Khaled Almslaty, a 42-year-old clothing vendor in Tripoli, said he wished Gaddafi had been captured alive.
“But I believe he got what he deserved because if we prosecuted him for the smallest of his crimes, he would be punished by death” – he said. “Now we hope the NTC will accelerate the formation of a new government and … won’t waste time on irrelevant conflicts and competing for authority and positions.”

For decades, Libyan dictator Moammar Gadhafi was seen as an international villain, but for Susan Cohen he was a personal enemy, one she read up on daily for more than 20 years.
Her 20-year-old daughter was one of the 270 people (many of them New York and New Jersey residents) killed when Pam Am Flight 103 was blown out of the sky by a terrorist bomb over the Scottish town of Lockerbie on December 21, 1988, allegedly at Gadhafi’s behest.
“This was sort of like Dracula: Is Dracula really dead?” said Cohen, of New Jersey. “It’s great now that we know. I didn’t want him to go to a trial. When you have a tyrant, a monster like him, we’re all better off with him dead. Now there can be no illusion of him ever returning to power.”
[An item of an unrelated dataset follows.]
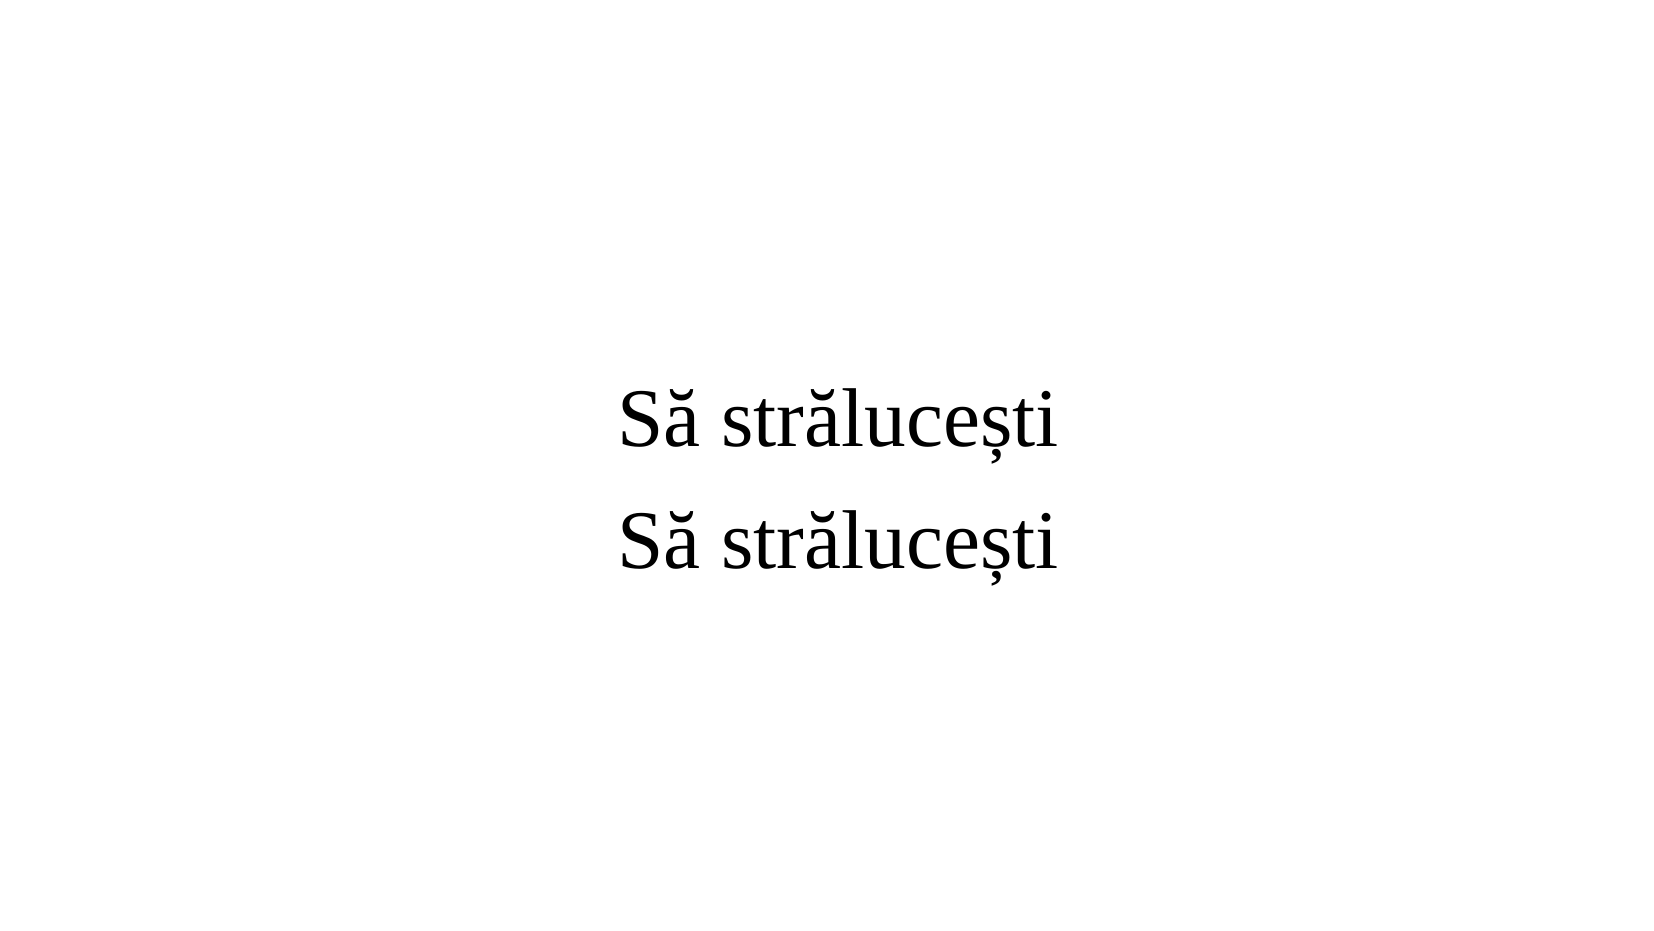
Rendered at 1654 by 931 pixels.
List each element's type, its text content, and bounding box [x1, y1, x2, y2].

subtitle Să strălucești Să strălucești [177, 362, 1501, 588]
She said she intended to celebrate his death with an expensive bottle of champagne.
Like the relatives of many of those killed on Flight 103, Cohen was an ordinary citizen who became an activist on Libya, terrorism, international law and diplomacy after the attack.
Some, like Cohen, even attended the trial in the Netherlands of Abdel Basset Ali al-Megrahi, who was convicted as the mastermind of the attack. They were outraged in 2009 when he was released to Libya from British captivity in 2009 on humanitarian grounds as he was supposedly close to death — and have remained angry that he’s still alive two years later.
To some of them, his return implied that Britain was siding more with Gadhafi than with the victims of the bombing. In London on Thursday, British Prime Minister David Cameron pledged assistance to Libya’s leaders as they work to form a new government.
“Today is a day to remember all of Gadhafi’s victims” – he said. “We should also remember the many, many people who died at the hands of this brutal dictator and his regime.”
Ali Aujali, the Libyan National Transitional Council’s ambassador to the U.S., told CNN that he didn’t think transitional leaders would want al-Megrahi returned to Scotland. “I saw the last photo of him. He is a very sick man” – Aujali said.